Wellington Paulista avalia calendário e partidas sem torcida: “Vai parecer um jogo amistoso"

Em 2020, atacante do Fortaleza entrou em campo 11 vezes e marcou três gols

Legenda: Com 36 anos, Wellington Paulista é um dos líderes do elenco tricolor
Foto: Bruno Oliveira / Fortaleza

Os atletas do Fortaleza retomaram os treinos presenciais em junho e ainda aguardam uma definição sobre o retorno das competições. Líder do elenco e um dos mais experientes, o atacante Wellington Paulista cobrou dedicação para enfrentar a maratona de jogos que se aproxima.

“A gente começa um ano sabendo onde e quando vai terminar. Esse ano, acho que se a gente tiver umas férias, vai ser de curto tempo, parecido com a Europa, só Natal e Ano-Novo. É saber que esse ano é atípico e se propor a ajudar (o clube). Ficamos muito tempo parado e o calendário tem que se espremer para a gente jogar. Se souber como jogar e treinar, vai conseguir”, explica.

Legenda: Conhecido como WP9, o atacante tem 36 anos e ainda é o mais perigoso do Fortaleza
Foto: Thiago Gadelha / SVM

Na atual temporada, o centroavante entrou em campo 11 vezes, somando três gols. Aos 36 anos, ressaltou estar em boa forma física e pediu motivação nos duelos sem torcida - medida adotada durante a pandemia de Covid-19.

“Não temos noção de quando voltar a jogar, de quando fizer um gol, ou qual vai ser a emoção do momento. Vai parecer um jogo amistoso, depender da nossa motivação, do nosso querer se motivar.

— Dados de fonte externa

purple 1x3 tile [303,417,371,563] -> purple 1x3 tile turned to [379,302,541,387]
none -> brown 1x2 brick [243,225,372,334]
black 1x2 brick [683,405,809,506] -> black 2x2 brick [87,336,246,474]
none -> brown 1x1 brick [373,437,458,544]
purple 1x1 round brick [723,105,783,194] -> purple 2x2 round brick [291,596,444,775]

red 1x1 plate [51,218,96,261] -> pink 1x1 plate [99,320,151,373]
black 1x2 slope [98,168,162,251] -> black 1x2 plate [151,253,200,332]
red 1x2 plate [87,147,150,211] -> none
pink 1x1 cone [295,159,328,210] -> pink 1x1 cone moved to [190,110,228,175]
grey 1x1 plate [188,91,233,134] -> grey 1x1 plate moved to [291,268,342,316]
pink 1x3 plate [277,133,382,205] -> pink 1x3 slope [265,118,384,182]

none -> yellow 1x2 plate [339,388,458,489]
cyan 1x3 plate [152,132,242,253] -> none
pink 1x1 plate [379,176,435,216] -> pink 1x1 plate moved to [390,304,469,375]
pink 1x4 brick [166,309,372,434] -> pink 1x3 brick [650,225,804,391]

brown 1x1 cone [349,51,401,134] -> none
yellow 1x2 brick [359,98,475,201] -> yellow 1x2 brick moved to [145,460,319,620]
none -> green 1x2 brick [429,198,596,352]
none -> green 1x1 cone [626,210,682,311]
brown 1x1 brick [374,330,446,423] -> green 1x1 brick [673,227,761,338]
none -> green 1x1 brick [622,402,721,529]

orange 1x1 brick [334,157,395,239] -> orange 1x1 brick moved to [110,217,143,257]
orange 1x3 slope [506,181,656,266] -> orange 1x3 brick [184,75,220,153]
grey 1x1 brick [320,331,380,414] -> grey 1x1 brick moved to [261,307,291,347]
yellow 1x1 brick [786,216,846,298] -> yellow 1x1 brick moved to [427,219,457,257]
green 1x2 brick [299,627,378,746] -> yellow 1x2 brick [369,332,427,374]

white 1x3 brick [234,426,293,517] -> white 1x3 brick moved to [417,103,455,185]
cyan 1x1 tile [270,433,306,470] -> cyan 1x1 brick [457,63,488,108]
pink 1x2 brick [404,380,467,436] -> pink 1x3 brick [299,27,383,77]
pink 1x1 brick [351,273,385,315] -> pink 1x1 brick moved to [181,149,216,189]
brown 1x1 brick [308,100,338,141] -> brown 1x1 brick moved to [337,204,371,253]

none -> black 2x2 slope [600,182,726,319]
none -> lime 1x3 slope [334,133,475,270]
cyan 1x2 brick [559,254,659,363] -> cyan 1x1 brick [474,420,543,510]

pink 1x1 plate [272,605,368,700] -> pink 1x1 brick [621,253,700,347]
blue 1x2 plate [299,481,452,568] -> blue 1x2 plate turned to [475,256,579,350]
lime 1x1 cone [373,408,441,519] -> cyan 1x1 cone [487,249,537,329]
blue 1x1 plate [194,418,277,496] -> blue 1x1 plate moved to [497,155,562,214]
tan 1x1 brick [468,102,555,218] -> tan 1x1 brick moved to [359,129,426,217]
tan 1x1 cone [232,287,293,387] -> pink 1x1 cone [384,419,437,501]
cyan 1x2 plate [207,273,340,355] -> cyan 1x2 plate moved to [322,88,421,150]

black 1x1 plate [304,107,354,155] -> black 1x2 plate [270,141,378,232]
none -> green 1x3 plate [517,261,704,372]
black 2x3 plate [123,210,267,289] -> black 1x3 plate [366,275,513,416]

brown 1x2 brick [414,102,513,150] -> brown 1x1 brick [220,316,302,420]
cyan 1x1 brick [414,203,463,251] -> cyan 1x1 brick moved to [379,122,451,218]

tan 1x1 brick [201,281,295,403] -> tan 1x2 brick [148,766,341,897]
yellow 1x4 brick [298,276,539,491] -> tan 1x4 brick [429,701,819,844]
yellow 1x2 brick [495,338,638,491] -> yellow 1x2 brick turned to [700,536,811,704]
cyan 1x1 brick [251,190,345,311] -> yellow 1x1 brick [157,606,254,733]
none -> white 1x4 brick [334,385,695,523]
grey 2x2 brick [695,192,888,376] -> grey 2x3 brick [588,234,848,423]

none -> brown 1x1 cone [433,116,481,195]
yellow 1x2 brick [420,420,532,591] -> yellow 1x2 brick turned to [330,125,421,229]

E quando não tem torcida, um campo neutro, depende muito da gente, como vamos nos motivar no campo de jogo. Temos que entrar motivados para suprir essas ausências”.

Para a sequência do calendário, o clube tem pela frente o Estadual e a Copa do Nordeste, além dos inícios de Série A do Brasileiro e Copa do Brasil. Apesar do volume de torneios, o governador Camilo Santana (PT) reforçou que não há data para a autorização de partidas de futebol no Estado.

Confira outros pontos da entrevista

Receita para a temporada
“A receita do sucesso foi o companheirismo. A gente sabe que a disputa interna é bem acirrada, da capacidade técnica de todo mundo, e o Rogério (Ceni), com o revezamento, nem todo mundo tem vaga garantida. Então tem que mostrar futebol todo momento e a receita é trabalho e companheirismo, se não tivesse confiado não tinha chegado onde chegou”.

Rotina de treinos
“Fisicamente, estou muito bem. Na pandemia, arrumei um campo de futebol e eu, Osvaldo e o Ederson treinamos separados no campo de futebol da casa dele. A gente só descansava no sábado e domingo, e conseguimos treinar, continuar fisicamente bem, e voltar com os treinos presenciais sem sentir tanto na parte física”.

Reflexão na pandemia
“Nesse tempo de pandemia, acho que a família ajuda bastante e eu particularmente fiquei em casa esses dias com a minha esposa, ela me ajudou muito com essa parte de socialização. A gente aprende muita coisa e acaba ajudando, aprimorando o psicológico, tendo discernimento, sabendo o que tem que fazer quando sair de casa. Espero que eu consiga corresponder muito bem”.